Iceberg Lakehouse
This guide explains how Vane Data fits into lakehouse-style workflows.
Vane Data is useful for SQL pruning, Python UDF enrichment, AI-derived columns, and Parquet output. Lakehouse catalogs and table formats remain responsible for table registration, snapshot management, permissions, and cross-engine consistency.
Baseline: Parquet and object storage
The configured Vane Data build includes Parquet and httpfs support. That makes Parquet on local or S3-compatible storage the safest baseline for lakehouse handoff.
import vane con = vane.connect() con.execute("LOAD httpfs") con.execute("SET s3_region='us-east-1'") con.execute("SET s3_url_style='path'") rel = con.sql(""" select * from read_parquet('s3://bucket/raw/table/*.parquet') where event_date is not null """)
Use SQL to reduce the data before Python UDFs or AI calls run.
Curate Parquet outputs
After filtering and enrichment, write the resulting relation to a staging prefix.
# `enriched` is the relation produced by your SQL, UDF, or AI pipeline. enriched.write_parquet( "s3://bucket/curated/events/run_id/", partition_by=["event_date"], )
Write to a run-specific location first. Promote, register, or commit the output only after validation succeeds.
Iceberg extension boundary
Vane Data does not define a Vane-specific Iceberg catalog API.

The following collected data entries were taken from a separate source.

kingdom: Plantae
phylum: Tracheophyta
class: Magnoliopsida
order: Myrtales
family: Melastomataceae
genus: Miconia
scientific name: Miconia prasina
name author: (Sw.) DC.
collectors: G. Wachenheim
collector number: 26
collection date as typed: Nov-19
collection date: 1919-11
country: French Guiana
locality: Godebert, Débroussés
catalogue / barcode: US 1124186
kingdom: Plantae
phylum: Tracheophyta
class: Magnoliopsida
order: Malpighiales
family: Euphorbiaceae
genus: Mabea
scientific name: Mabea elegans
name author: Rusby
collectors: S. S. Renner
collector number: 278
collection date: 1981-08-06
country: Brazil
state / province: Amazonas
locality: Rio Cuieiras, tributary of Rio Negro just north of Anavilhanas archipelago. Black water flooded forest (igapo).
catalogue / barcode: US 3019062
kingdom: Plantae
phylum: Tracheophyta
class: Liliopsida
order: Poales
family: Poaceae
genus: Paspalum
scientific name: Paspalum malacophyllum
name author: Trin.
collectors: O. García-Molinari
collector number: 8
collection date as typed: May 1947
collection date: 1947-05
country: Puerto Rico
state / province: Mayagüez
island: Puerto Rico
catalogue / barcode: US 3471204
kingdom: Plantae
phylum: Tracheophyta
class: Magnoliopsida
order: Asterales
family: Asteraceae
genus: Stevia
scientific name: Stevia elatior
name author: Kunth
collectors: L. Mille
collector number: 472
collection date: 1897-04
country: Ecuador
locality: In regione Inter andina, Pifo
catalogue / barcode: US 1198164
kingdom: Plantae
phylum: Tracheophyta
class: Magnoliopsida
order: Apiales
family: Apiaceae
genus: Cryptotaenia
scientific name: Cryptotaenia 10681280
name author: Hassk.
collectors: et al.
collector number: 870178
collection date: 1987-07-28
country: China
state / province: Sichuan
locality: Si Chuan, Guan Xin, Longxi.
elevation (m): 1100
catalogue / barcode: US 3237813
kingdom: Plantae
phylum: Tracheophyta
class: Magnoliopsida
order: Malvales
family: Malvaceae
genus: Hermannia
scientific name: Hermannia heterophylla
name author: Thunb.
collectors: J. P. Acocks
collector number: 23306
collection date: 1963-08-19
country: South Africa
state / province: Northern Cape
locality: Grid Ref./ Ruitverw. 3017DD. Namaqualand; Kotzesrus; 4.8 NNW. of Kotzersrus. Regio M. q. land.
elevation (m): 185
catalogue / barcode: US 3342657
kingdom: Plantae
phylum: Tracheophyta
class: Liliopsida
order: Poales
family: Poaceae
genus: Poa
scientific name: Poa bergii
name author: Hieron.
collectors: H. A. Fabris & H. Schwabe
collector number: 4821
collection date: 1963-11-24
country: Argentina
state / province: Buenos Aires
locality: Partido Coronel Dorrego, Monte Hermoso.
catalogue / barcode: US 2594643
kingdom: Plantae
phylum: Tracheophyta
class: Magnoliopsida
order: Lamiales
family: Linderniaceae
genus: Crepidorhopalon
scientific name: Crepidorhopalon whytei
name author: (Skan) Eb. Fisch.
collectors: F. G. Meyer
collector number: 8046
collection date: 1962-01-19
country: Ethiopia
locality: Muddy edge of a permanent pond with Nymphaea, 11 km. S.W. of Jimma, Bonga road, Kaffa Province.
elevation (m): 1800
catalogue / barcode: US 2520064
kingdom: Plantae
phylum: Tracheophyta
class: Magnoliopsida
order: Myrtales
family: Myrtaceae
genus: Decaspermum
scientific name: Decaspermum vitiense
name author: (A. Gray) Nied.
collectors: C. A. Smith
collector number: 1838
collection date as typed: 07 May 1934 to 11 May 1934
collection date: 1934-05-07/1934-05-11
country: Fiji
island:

If your runtime has DuckDB's Iceberg extension available, use the documented DuckDB SQL interface for that extension:
INSTALL iceberg; LOAD iceberg; -- Use the table functions and options documented by your DuckDB/Iceberg runtime.
Verify Iceberg extension availability, catalog configuration, authentication, and supported read/write behavior in your target runtime before making it a production dependency.
Recommended lakehouse pattern
Use Vane Data for:
- Reading Parquet or extension-backed table data through DuckDB-compatible SQL.
- Filtering and projecting source rows before expensive Python stages.
- Running Python UDFs for parsing, feature extraction, media processing, or model inference.
- Adding embeddings, labels, prompts, or model scores as table columns.
- Writing validated Parquet outputs for downstream registration or ingestion.
Use your lakehouse stack for:
- Catalog registration.
- Iceberg snapshot commits.
- Transactional table updates.
- Permissions and governance.
- Cross-engine consistency semantics.
This separation keeps Vane Data focused on dataset preparation and avoids implying that Vane Data owns catalog-level table semantics.
Validation checklist
Before registering or promoting Vane Data output:
- Verify row counts against the source selection.
- Check partition columns and partition cardinality.
- Confirm column names, types, nullability, and timestamp semantics.
- Validate nested columns, arrays, embeddings, or JSON columns with the downstream table format.
- Keep the run prefix immutable after validation.
- Let the lakehouse catalog tool perform the final table commit when governed table semantics matter.
Ray-backed preparation
Use Ray when the preparation step needs distributed scans, writes, UDFs, or model workers:
import vane vane.configure(runner="ray")
Every Ray worker must be able to access the same object storage, credentials, Python packages, model files, and runtime extension configuration as the driver.
Scope notes
This guide documents Vane Data's lakehouse boundary: DuckDB-compatible reads, Python and AI enrichment, Parquet writes, and handoff to the catalog or table-management system that owns Iceberg semantics.